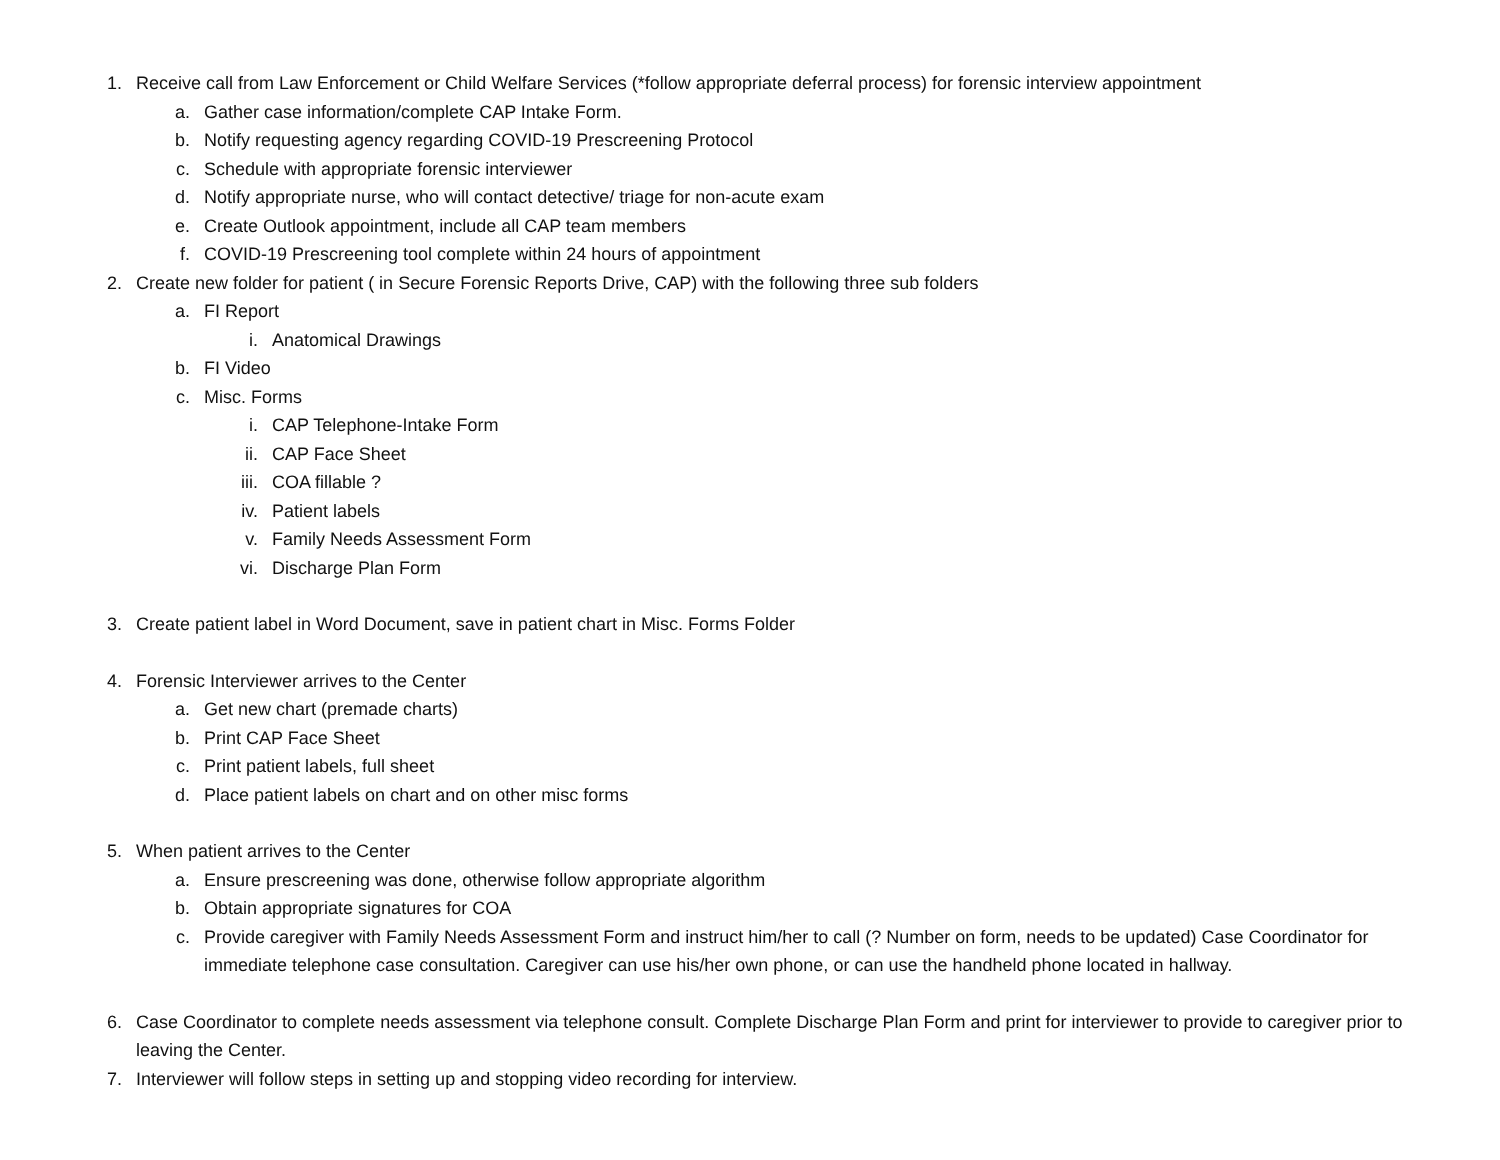1. Receive call from Law Enforcement or Child Welfare Services (*follow appropriate deferral process) for forensic interview appointment
a. Gather case information/complete CAP Intake Form.
b. Notify requesting agency regarding COVID-19 Prescreening Protocol
c. Schedule with appropriate forensic interviewer
d. Notify appropriate nurse, who will contact detective/ triage for non-acute exam
e. Create Outlook appointment, include all CAP team members
f. COVID-19 Prescreening tool complete within 24 hours of appointment
2. Create new folder for patient ( in Secure Forensic Reports Drive, CAP) with the following three sub folders
a. FI Report
i. Anatomical Drawings
b. FI Video
c. Misc. Forms
i. CAP Telephone-Intake Form
ii. CAP Face Sheet
iii. COA fillable ?
iv. Patient labels
v. Family Needs Assessment Form
vi. Discharge Plan Form
3. Create patient label in Word Document, save in patient chart in Misc. Forms Folder
4. Forensic Interviewer arrives to the Center
a. Get new chart (premade charts)
b. Print CAP Face Sheet
c. Print patient labels, full sheet
d. Place patient labels on chart and on other misc forms
5. When patient arrives to the Center
a. Ensure prescreening was done, otherwise follow appropriate algorithm
b. Obtain appropriate signatures for COA
c. Provide caregiver with Family Needs Assessment Form and instruct him/her to call (? Number on form, needs to be updated) Case Coordinator for immediate telephone case consultation. Caregiver can use his/her own phone, or can use the handheld phone located in hallway.
6. Case Coordinator to complete needs assessment via telephone consult. Complete Discharge Plan Form and print for interviewer to provide to caregiver prior to leaving the Center.
7. Interviewer will follow steps in setting up and stopping video recording for interview.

§ **Problem requirements**:
After reading the records above, give the number of lines that include "Create", and add nothing else.

§ **Solution for this exercise**:
3